*** Opening GIVEN PASSAGE ***

# -Igloo Dog House- How to keep the rain/elements out?



## brody8898 (Feb 16, 2011)

So, That's Fernando, he's about 25-30lbs Terrier Mix.

I rescued him when he was just a couple of months old over four years ago. He spent the first two years of his life sleeping indoors with me, but for the last couple he's been sleeping outside. The reason for this is because he's very watchful and barks if he hears anything, because he sheds like crazy, and because he seems to like it.

He has one of those Igloo houses pictured above, the house though, is a bigger model than he needs and the door opening is too big. Now that summer is coming and its gonna get hot I need to get his house cleaned and everything. I was wondering though, what do you guys do to keep the rain and dirt out. I mad a make-shift door that seemed to work for a while, but it fell off after a few months and he won't go inside once it gets dirty or wet.

I was thinking about making a "porch/sunshade" type thing over the house that would stretch out a few feet on either side, but I don't know what I wold need t do it, and I also don't want it to be an eyesore.

Any suggestions?


----------



## Abbylynn (Jul 7, 2011)

I purchased one last summer. I was told that you could purchase a door for them. Maybe look on line for the company and see if they offer a door?

*** Closing GIVEN PASSAGE ***
*** Opening LISTED ENTRIES ***

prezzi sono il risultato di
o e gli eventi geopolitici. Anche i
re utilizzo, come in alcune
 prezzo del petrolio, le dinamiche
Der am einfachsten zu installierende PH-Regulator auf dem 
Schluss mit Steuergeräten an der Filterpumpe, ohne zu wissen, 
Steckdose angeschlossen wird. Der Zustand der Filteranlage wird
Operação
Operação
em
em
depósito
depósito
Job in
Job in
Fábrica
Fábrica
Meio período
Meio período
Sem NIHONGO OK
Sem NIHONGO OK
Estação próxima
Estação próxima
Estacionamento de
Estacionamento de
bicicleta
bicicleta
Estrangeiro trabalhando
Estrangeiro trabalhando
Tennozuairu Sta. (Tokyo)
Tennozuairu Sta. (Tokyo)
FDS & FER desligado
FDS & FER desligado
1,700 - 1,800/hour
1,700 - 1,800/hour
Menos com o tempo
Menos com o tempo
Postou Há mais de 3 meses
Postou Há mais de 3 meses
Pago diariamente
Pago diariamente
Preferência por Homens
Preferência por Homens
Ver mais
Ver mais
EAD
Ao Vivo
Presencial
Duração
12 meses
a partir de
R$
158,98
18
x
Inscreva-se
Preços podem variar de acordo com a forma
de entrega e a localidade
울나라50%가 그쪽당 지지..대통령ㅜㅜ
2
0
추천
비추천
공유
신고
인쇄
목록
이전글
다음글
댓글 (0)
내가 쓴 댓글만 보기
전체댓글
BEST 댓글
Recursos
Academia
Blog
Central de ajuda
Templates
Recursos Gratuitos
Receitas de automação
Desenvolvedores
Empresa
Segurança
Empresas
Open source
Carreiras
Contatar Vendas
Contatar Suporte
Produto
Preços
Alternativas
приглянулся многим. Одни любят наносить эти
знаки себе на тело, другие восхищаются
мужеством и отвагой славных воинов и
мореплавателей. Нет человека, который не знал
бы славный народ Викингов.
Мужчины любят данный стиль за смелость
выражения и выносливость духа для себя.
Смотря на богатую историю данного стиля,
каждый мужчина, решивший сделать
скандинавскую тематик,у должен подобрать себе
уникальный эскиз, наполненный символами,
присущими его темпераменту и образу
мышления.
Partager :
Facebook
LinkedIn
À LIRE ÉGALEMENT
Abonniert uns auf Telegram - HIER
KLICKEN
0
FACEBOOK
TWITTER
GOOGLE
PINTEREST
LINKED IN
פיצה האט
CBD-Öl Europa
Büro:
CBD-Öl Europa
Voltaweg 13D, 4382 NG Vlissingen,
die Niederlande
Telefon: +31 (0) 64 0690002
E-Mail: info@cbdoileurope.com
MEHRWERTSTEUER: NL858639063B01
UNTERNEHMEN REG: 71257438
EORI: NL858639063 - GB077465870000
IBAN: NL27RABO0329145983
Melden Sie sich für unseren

*** Closing LISTED ENTRIES ***

● ACTIONS TO TAKE
**A)** Transcribe everything in the igloo dog house thread from "He has one of" down to "(Jul 7, 2011)".
**B)** Extend the igloo dog house thread beyond its final sentence.

● RESPONSES TO THE TASKS
**A)**
He has one of those Igloo houses pictured above, the house though, is a bigger model than he needs and the door opening is too big. Now that summer is coming and its gonna get hot I need to get his house cleaned and everything. I was wondering though, what do you guys do to keep the rain and dirt out. I mad a make-shift door that seemed to work for a while, but it fell off after a few months and he won't go inside once it gets dirty or wet.

I was thinking about making a "porch/sunshade" type thing over the house that would stretch out a few feet on either side, but I don't know what I wold need t do it, and I also don't want it to be an eyesore.

Any suggestions?


----------



## Abbylynn (Jul 7, 2011)

**B)**
Here you go! ... 

http://www.dogforums.com/general-do...oduct/.../Petmate-Indogo-Dog-House-Doors.aspx

Sorry .... link doesn't work!


----------



## brody8898 (Feb 16, 2011)

Oh, I probably should've mentioned that I've tried the door that are supposed to match, the Dogloo ones. For some reason, I keep having bad luck with those. They fall of and really don't protect that well.


----------



## Abbylynn (Jul 7, 2011)

brody8898 said:


> Oh, I probably should've mentioned that I've tried the door that are supposed to match, the Dogloo ones. For some reason, I keep having bad luck with those. They fall of and really don't protect that well.


Oh ... ok ... the link didn't work anyway! Lol! Petco sells them though.


----------



## Shell (Oct 19, 2009)

If you have the space, can you make a little lean-to shed to not just cover the igloo but provide extra shade and element protection?

Something like this only sized for a dog:









Not necessarily this fancy, but basically something to block the sun and rain around the igloo and the area around the igloo.


----------



## Spicy1_VV (Jun 1, 2007)

Honestly igloo dog houses suck!!!!

You could try the above poster suggestion. Buy a different house. Build a custom house.


----------



## Galathiel (Apr 11, 2012)

Have you thought about elevating the whole house? I used to put outdoor doghouses on a pallet so they were raised off the ground by about 4 inches. It worked rather well actually.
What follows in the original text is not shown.